(Activity) Pictures aside, every line of the listing should be given again exactly.

(Data shown)

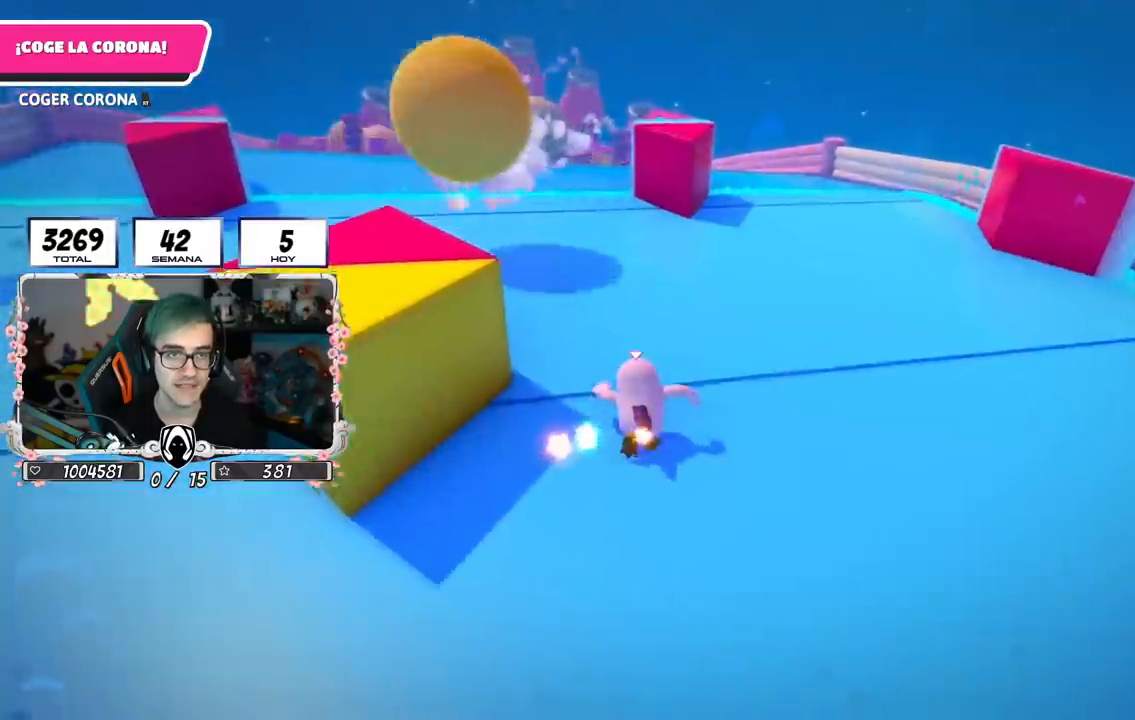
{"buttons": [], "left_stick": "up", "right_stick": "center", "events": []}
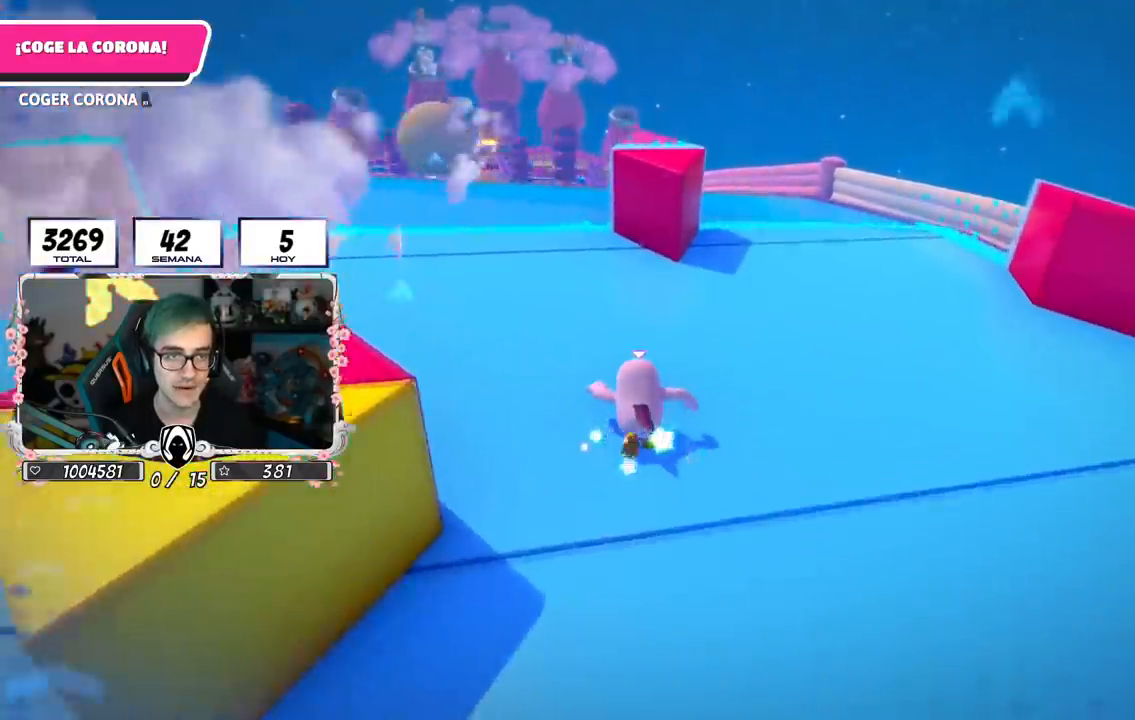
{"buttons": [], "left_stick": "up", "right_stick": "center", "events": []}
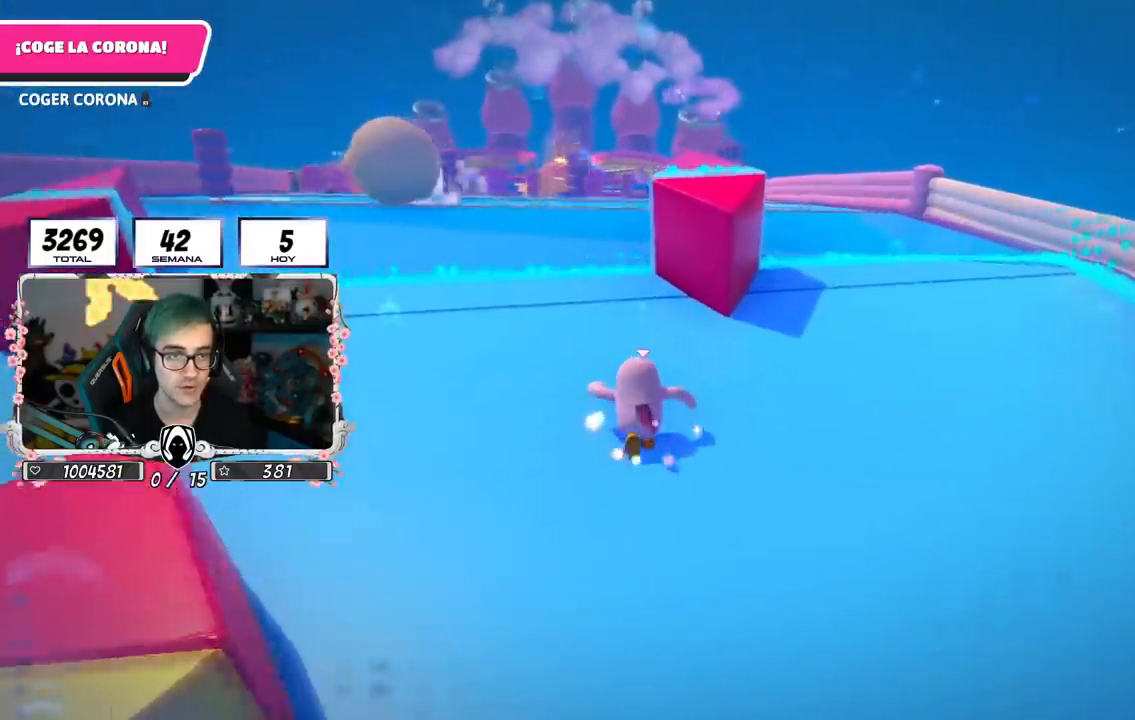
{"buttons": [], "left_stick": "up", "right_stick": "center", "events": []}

(Output for this exercise)
{"buttons": [], "left_stick": "up", "right_stick": "center", "events": []}
{"buttons": [], "left_stick": "up", "right_stick": "center", "events": []}
{"buttons": [], "left_stick": "up", "right_stick": "center", "events": []}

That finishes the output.